The guards halt, turn and thrust something to us. It’s a forty-page booklet outlining the rules of Goldmouth Prison. It takes me less than a minute to read the whole thing— the TV privileges, the shower procedures, the full body searches, the library book lending guidelines. Timetables, regimes, endless regulations—a ticker tape of instructions. I remember every word, every comma, every picture on the page. Done, I close the file and look to my right. Michaela is stroking the studs on her tongue, pinching each one, wincing then smiling. Sweat pricks my neck. I want to go home.

‘You read fast, sweetheart,’ she says, leaning into me.
‘You remember all that? Shit, I can’t remember my own fucking name half the time.’

She pinches her studs again. They could cause problems, get infected. I should tell her. That’s what people do, isn’t it? Help each other?

‘Piercing can cause nerve damage to the tongue, leading to weakness, paralysis and loss of sensation,’ I say.

‘What the—’ The letter ‘f’ forms on her mouth, but before she can finish, a guard tears the booklet from my hand.

‘Hey!’

‘Strip,’ the guard says.

‘Strip what?’

She rolls her eyes. ‘Oh, you’re a funny one, Martinez. We need you to strip. It’s quite simple. We search all inmates on arrival.’

Michaela lets out a snort. The guard turns. ‘Enough out of you, Croft, you’re next.’

I tap the guard’s shoulder. Perhaps I have misunderstood. ‘You mean remove my clothes?’

The guard stares at me. ‘No, I mean keep them all on.’

‘Oh.’ I relax a little. ‘Okay.’

She shakes her head. ‘Of course I mean remove your clothes.’

‘But you said…‘ I stop, rub my forehead, look back at her. ‘But it is not routine. Stripping, now—it’s not part of my routine.’ My stomach starts to churn.

The guard sighs. ‘Okay, Martinez. Time for you to move. The last thing I need is you getting clever on me.’ She grabs my arm and I go rigid. ‘For crying out fucking loud.’

‘Please, get off me,’ I say.

But she doesn’t reply, instead she pushes me to move
and I want to speak, shout, scream, but something tells me I shouldn’t, that if I did, that if I punched this guard hard, now, in the face, I may be in trouble.

We walk through two sets of double doors. These ones are metal. Heavy. My pulse quickens, my stomach squirms. All the while the guard stays close.

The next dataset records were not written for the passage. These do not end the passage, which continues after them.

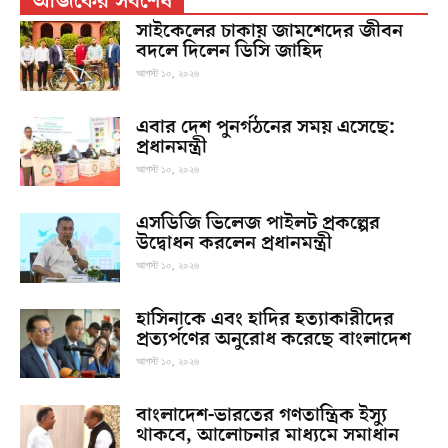
আজকের সর্বশেষ
সাইকেলের চাকায় জামশেদের জীবন
বদলে দিলেন ডিসি জাহিদ
আগস্ট ১০, ২০২৬
এবার দেশ পুনর্গঠনের সময় এসেছে:
প্রধানমন্ত্রী
আগস্ট ১০, ২০২৬
এসডিজি ভিলেজ পাইলট প্রকল্পের
উদ্বোধন করলেন প্রধানমন্ত্রী
আগস্ট ১০, ২০২৬
হাসিনাকে এবং হা‌দির হত্যাকারীদের
প্রত্যর্পণের অনুরোধ করেছে বাংলাদেশ
আগস্ট ১০, ২০২৬
বাংলাদেশ-ভারতের গণতান্ত্রিক ইস্যু
থাকবে, আলোচনার মাধ্যমে সমাধান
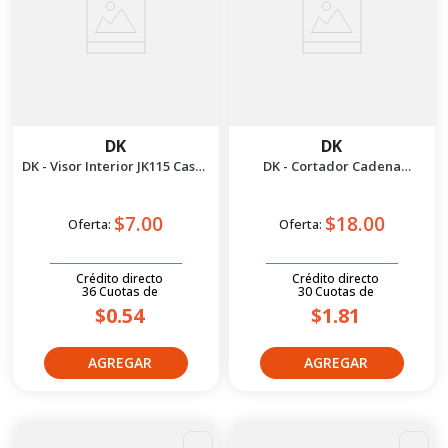
DK
DK
DK - Visor Interior JK115 Casco
DK - Cortador Cadena
Convertible
P/420H-530H
$7.00
$18.00
Oferta:
Oferta:
Crédito directo
Crédito directo
36
Cuotas
de
30
Cuotas
de
$0.54
$1.81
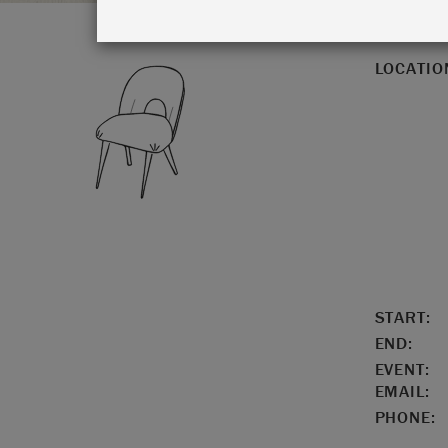
LOCATIO
START:
END:
EVENT:
EMAIL:
PHONE:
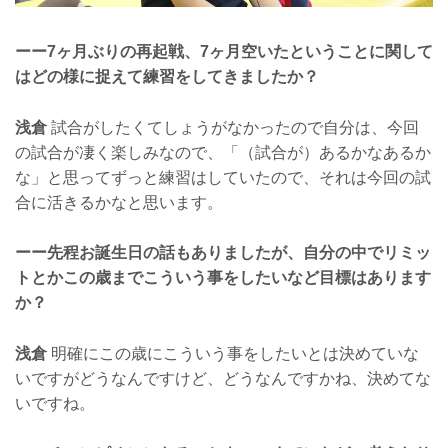
ーー7ヶ月ぶりの再起戦、7ヶ月空いたということに関して
はどの様に捉えて練習をしてきましたか？
浅倉
試合がしたくてしょうがなかったので自分は、今回
の試合が凄く楽しみなので、「（試合が）あるかなあるか
な」と思ってずっと練習はしていたので、それは今回の試
合に活きるかなと思います。
ーー先程お誕生日の話もありましたが、自分の中でリミッ
トとかこの歳までこういう事をしたいなど目標はあります
か？
浅倉
明確にこの歳にこういう事をしたいとは決めていな
いですがどうなんですけど、どうなんですかね、決めてな
いですね。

There are two cleaners with buckets and mops up ahead, and when they see us they stop, their mops dripping on the tiles, water and cleaning suds trickling along the cracks, the bubbles wobbling first then popping, one by one, water melting into the grouting, gone forever.

One corner and two more doors, and we arrive at a new room. It is four metres by four metres and very warm. My jacket clings to my skin and my legs shake. I close my eyes. I have to. I need to think, to calm myself. I envision home, Spain. Orange groves, sunshine, mountains. Anything I can think of, anything that will take my mind away from where I am. From what I am.

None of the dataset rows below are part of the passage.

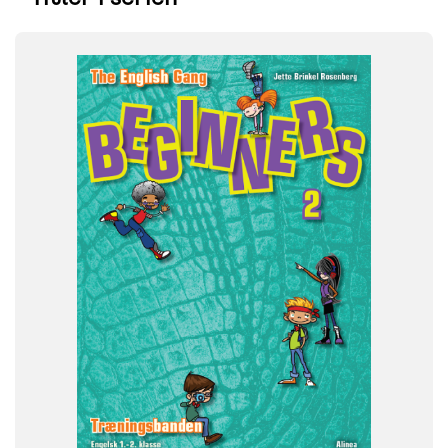
FAG
Engelsk
NIVEAU
1. klasse
2. klasse
FORMAT
Engangsbog
ISBN
9788723513915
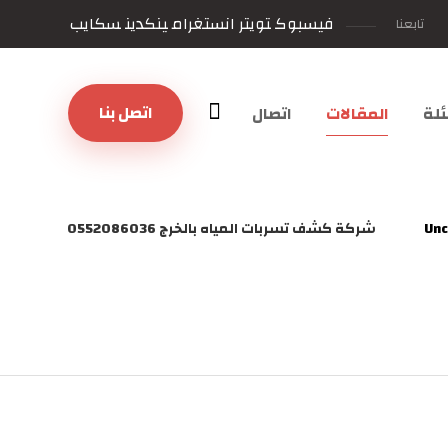
فيسبوك
تويتر
انستغرام
ينكدين
سكايب
تابعنا
اتصل بنا
لة
المقالات
اتصال
Unc
شركة كشف تسربات المياه بالخرج 0552086036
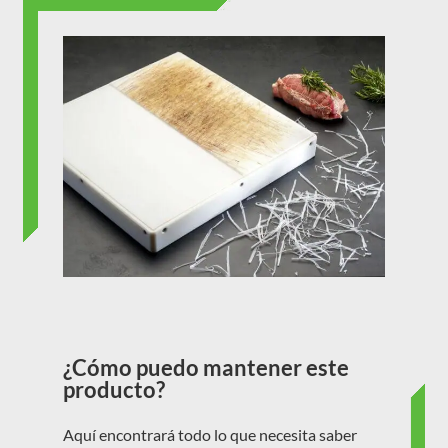
¿Cómo puedo mantener este
producto?
Aquí encontrará todo lo que necesita saber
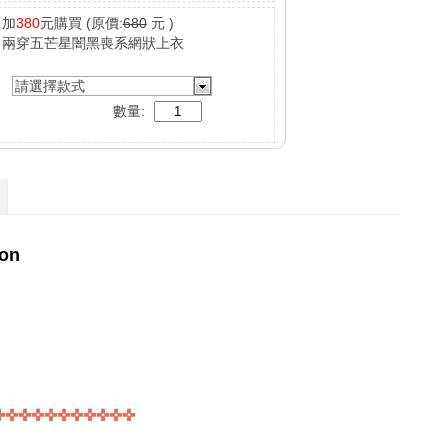
加
380
元購買
(原價:
680
元 )
兩穿五芒星闇黑喪系網狀上衣
請選擇款式
數量:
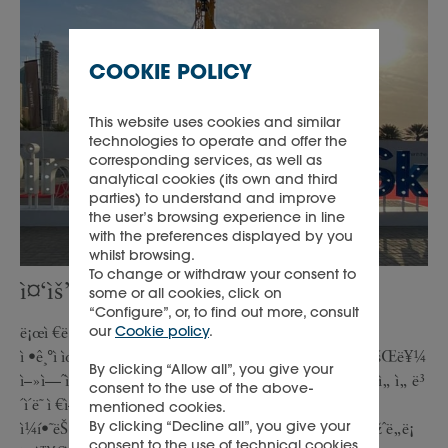
COOKIE POLICY
This website uses cookies and similar
technologies to operate and offer the
corresponding services, as well as
analytical cookies (its own and third
parties) to understand and improve
the user’s browsing experience in line
with the preferences displayed by you
whilst browsing.
To change or withdraw your consent to
ì¤‘ìš”í•œ êµí›ˆ
some or all cookies, click on
“Configure”, or, to find out more, consult
ë¡œì €ë“œë·”ì—ì„œ ì œ ìƒê°ì„ ë§í•˜ê³ êµ¬í˜„í•˜ë©°
our
Cookie policy
.
ì •ê¸°ì ìœ¼ë¡œ ìƒˆë¡œìš´ ì—…ë¬´ì™€ ë„ì „ì„ ë§¡ì„ ê¸°íšŒë¥¼
By clicking “Allow all”, you give your
ì–»ì—ˆìŠµë‹ˆë‹¤. ì Šì€ ê´€ë¦¬ìžë¡œì„œ ë¹ ë¥¸ í•™ìŠµ ê³¡ì„ ì„ ë³
consent to the use of the above-
´ì´ë˜ ì €ì—ê²Œ ê·¸ëŸ¬í•œ ê¸°ì—…ê°€ì  í™˜ê²½ì—ì„œ
mentioned cookies.
By clicking “Decline all”, you give your
ì¼í•˜ëŠ” ê²ƒì€ ìˆ˜ë…„ì— ê±¸ì³ ì•žìœ¼ë¡œ ë‚˜ì•„ê°ˆ ìˆ˜ ìžˆë„ë¡
consent to the use of technical cookies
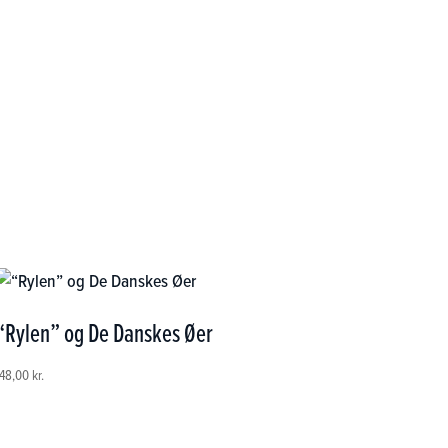
“Rylen” og De Danskes Øer
148,00
kr.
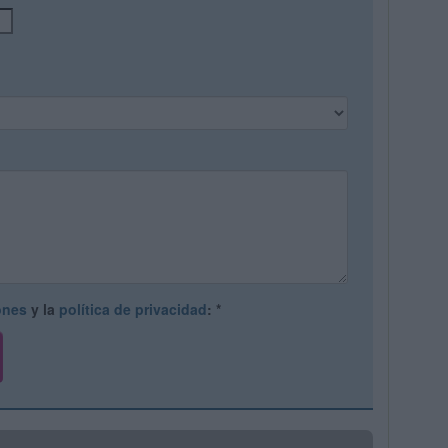
ones
y la
política de privacidad
:
*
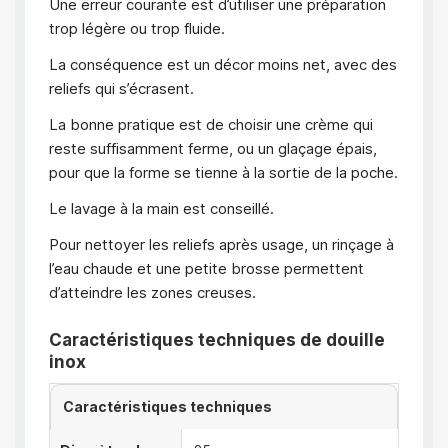
Une erreur courante est d’utiliser une préparation
trop légère ou trop fluide.
La conséquence est un décor moins net, avec des
reliefs qui s’écrasent.
La bonne pratique est de choisir une crème qui
reste suffisamment ferme, ou un glaçage épais,
pour que la forme se tienne à la sortie de la poche.
Le lavage à la main est conseillé.
Pour nettoyer les reliefs après usage, un rinçage à
l’eau chaude et une petite brosse permettent
d’atteindre les zones creuses.
Caractéristiques techniques de douille
inox
Caractéristiques techniques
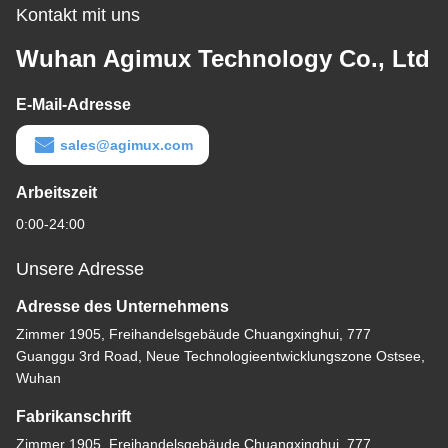
Kontakt mit uns
Wuhan Agimux Technology Co., Ltd
E-Mail-Adresse
sales@agimux.com
Arbeitszeit
0:00-24:00
Unsere Adresse
Adresse des Unternehmens
Zimmer 1905, Freihandelsgebäude Chuangxinghui, 777
Guanggu 3rd Road, Neue Technologieentwicklungszone Ostsee,
Wuhan
Fabrikanschrift
Zimmer 1905, Freihandelsgebäude Chuangxinghui, 777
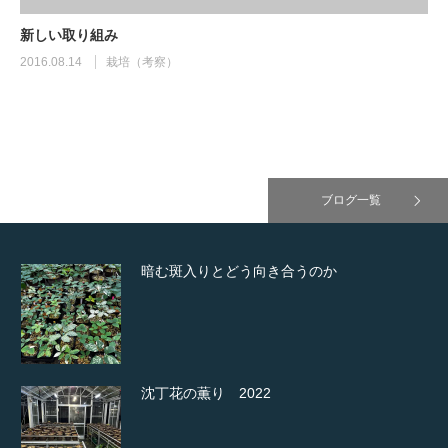
新しい取り組み
2016.08.14
栽培（考察）
ブログ一覧
暗む斑入りとどう向き合うのか
沈丁花の薫り 2022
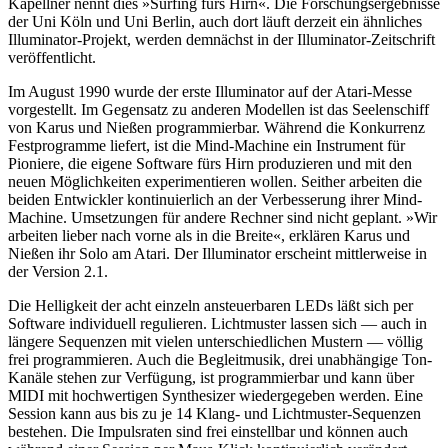
Kapellner nennt dies »Surfing fürs Hirn«. Die Forschungsergebnisse
der Uni Köln und Uni Berlin, auch dort läuft derzeit ein ähnliches
Illuminator-Projekt, werden demnächst in der Illuminator-Zeitschrift
veröffentlicht.
Im August 1990 wurde der erste Illuminator auf der Atari-Messe
vorgestellt. Im Gegensatz zu anderen Modellen ist das Seelenschiff
von Karus und Nießen programmierbar. Während die Konkurrenz
Festprogramme liefert, ist die Mind-Machine ein Instrument für
Pioniere, die eigene Software fürs Hirn produzieren und mit den
neuen Möglichkeiten experimentieren wollen. Seither arbeiten die
beiden Entwickler kontinuierlich an der Verbesserung ihrer Mind-
Machine. Umsetzungen für andere Rechner sind nicht geplant. »Wir
arbeiten lieber nach vorne als in die Breite«, erklären Karus und
Nießen ihr Solo am Atari. Der Illuminator erscheint mittlerweise in
der Version 2.1.
Die Helligkeit der acht einzeln ansteuerbaren LEDs läßt sich per
Software individuell regulieren. Lichtmuster lassen sich — auch in
längere Sequenzen mit vielen unterschiedlichen Mustern — völlig
frei programmieren. Auch die Begleitmusik, drei unabhängige Ton-
Kanäle stehen zur Verfügung, ist programmierbar und kann über
MIDI mit hochwertigen Synthesizer wiedergegeben werden. Eine
Session kann aus bis zu je 14 Klang- und Lichtmuster-Sequenzen
bestehen. Die Impulsraten sind frei einstellbar und können auch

A cough sounds and my eyes flicker open. There, ahead, is another guard sitting at a table. She coughs again, glances from under her spectacles and frowns. My leg itches from the sweat and heat. I bend down, hitch up my trousers and scratch.

‘Stand up.’

She snaps like my mother at the hired help. I stand.

‘You’re the priest killer,’ she says. ‘I recognise your face from the paper. Be needing the chapel, will you?’ She chuckles. The standing guard behind me joins in.

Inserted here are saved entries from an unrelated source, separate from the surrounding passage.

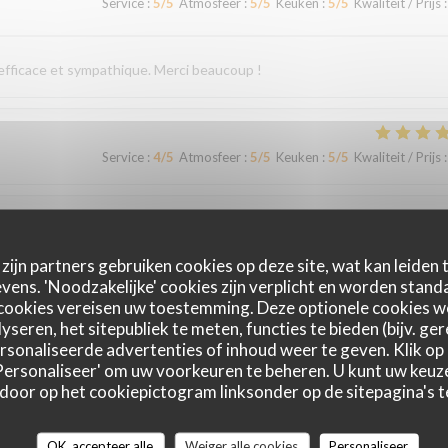
Service
:
5
/5
Atmosfeer
:
5
/5
Keuken
:
5
/5
Kwaliteit / Prijs
:
 efficace et sympathique. Merci beaucoup !
Service
:
4
/5
Atmosfeer
:
5
/5
Keuken
:
5
/5
Kwaliteit / Prijs
:
Service
:
5
/5
Atmosfeer
:
4
/5
Keuken
:
5
/5
Kwaliteit / Prijs
:
zijn partners gebruiken cookies op deze site, wat kan leiden
ens. 'Noodzakelijke' cookies zijn verplicht en worden standa
cookies vereisen uw toestemming. Deze optionele cookies 
yseren, het sitepubliek te meten, functies te bieden (bijv. ge
Service
:
5
/5
Atmosfeer
:
4
/5
Keuken
:
5
/5
Kwaliteit / Prijs
:
sonaliseerde advertenties of inhoud weer te geven. Klik op '
 'Personaliseer' om uw voorkeuren te beheren. U kunt uw keu
 door op het cookiepictogram linksonder op de sitepagina's te
accueil et un service irréprochables. Moins de monde que chez les voisins
ommes régalés !
OK, accepteer alle
Weiger alle cookies
Personaliseer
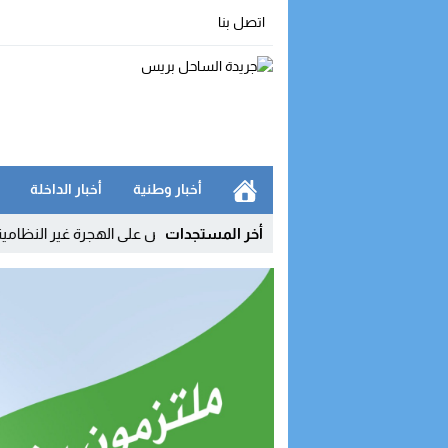
اتصل بنا
أخبار وطنية
أخبار الداخلة
أخر المستجدات
 الملكي يفكك شبكة رقمية للتحريض على الهجرة غير النظامية ويوقف مشر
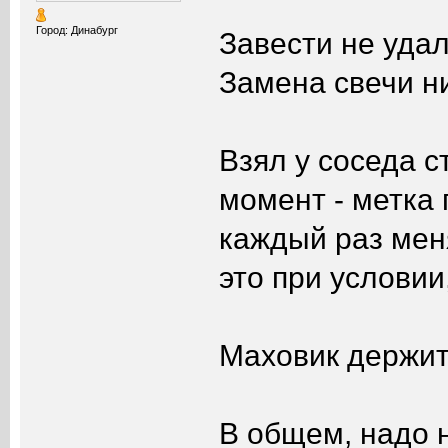
Город: Динабург
Завести не уда
Замена свечи н
Взял у соседа с
момент - метка 
каждый раз мен
это при условии
Маховик держитс
В общем, надо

‘I do not go to church,’ I say, confused.

She stops laughing. ‘No, bet you don’t.’ She cocks her head. ‘You could do with a bit more weight on you. Skinny,
pretty thing like you in here?’ She whistles and shakes her head. ‘Still, nice tan.’

She makes me nervous—her laughs, jeers. I know how those people can be. I pull at the end of my jacket, fingers slippery, my teeth clenched just enough so I can keep quiet, so my thoughts remain in my head. I want to flap my hands so much, but something about this place—this guard—tells me I should not.